Method 2: Sampling Data from Distributions
Statistic Variables: Functions of Random Variables
The way Rave handles functions of Random variables is a little bit complicated. In "real life," a function of a random variable is also a random variable. However, there is no easy way for Rave to store and represent the full distribution of a random variable. Instead, when you have functions of random variables, Rave represents their values to you as scalar-valued statistics. These statistics are calculated by sampling from the distribution many times (number is determined by the "Random Variable Sampling Size" preference) and then aggregating the resulting sampled values into a single number, which is the statistic.
Rave treats functions of random variables as statistics whenever it needs to calculate a single value of the function variable for each row of your data table. The most obvious example is that when you are viewing the table, you will see the statistic values listed. Similarly, when you are viewing most visualizations you will see the statistic values used. But there are some important exceptions:
- Note that Rave always calculates the statistics by some sort of Monte Carlo sampling (you can change how this sampling works by modifying the preferences). Consequently, Rave has access to the full sampled population and is capable of displaying and storing it. However, in general Rave does not display/store it. But the important point is that you can code special workspace objects, explore methods, or other plugins that use the entire distribution.
- When you have a function of functions of random variables, for example: f(g(x)), where x includes some random variables, Rave will generally represent both f and g to you as statistics.
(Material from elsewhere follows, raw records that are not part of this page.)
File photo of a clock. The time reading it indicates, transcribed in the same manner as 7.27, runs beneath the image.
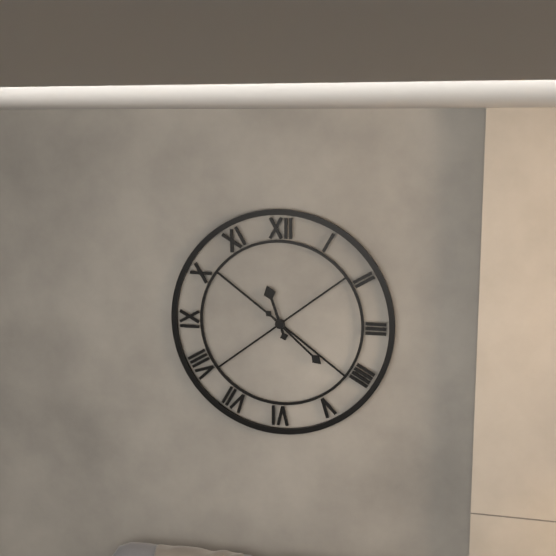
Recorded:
11.22
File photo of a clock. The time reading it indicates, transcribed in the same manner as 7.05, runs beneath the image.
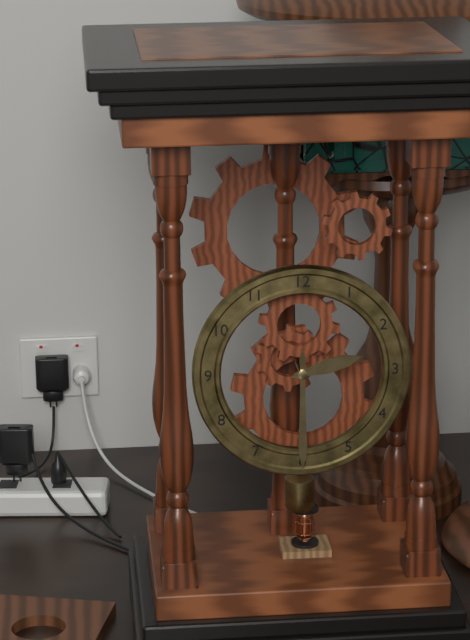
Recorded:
2.30
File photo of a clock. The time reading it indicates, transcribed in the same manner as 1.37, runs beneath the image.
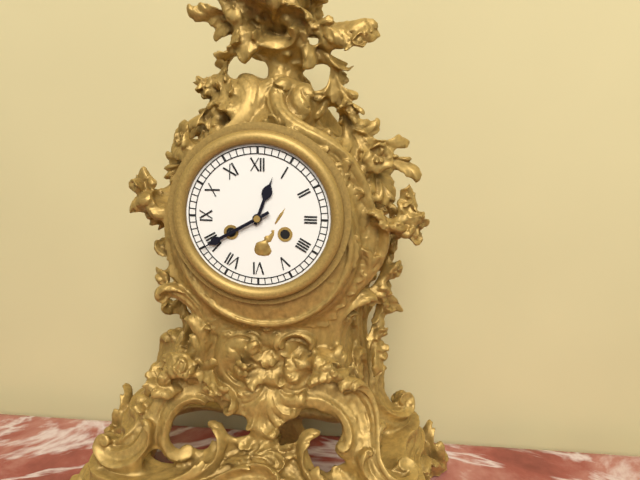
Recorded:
12.40
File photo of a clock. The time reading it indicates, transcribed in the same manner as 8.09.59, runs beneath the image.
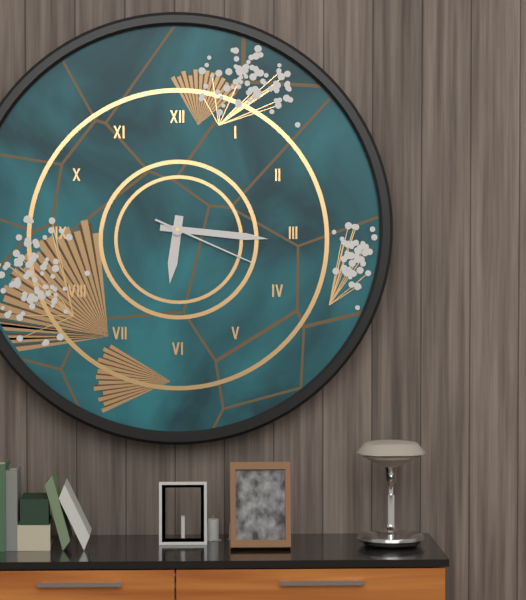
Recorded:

However, (this is important) Rave does not calculate f using the statistic value of g(x). f is also calculated as a distribution using the actual sampled values of g(x). In other words, if we let s represent some statistic function that takes in a distribution and returns a scalar value, the statistic value of f(g(x)) is calculated as s(f(g(x))), NOT as s(f(s(g(x)))). In other other words, if you change the statistic used to represent g(x), for example you change from "mean" to "median", the values of f(g(x)) will not change because they are based on the actual sampled values of g(x), not the values of the statistic that Rave uses to represent g(x) to you.
Rave presumes that all functions you load are deterministic. In other words, for each unique input vector, x, the function always returns the same value of y. E.g. your functions never use the rand() function or otherwise introduce randomness inside the function; randomness only comes from randomly varying the inputs to the function.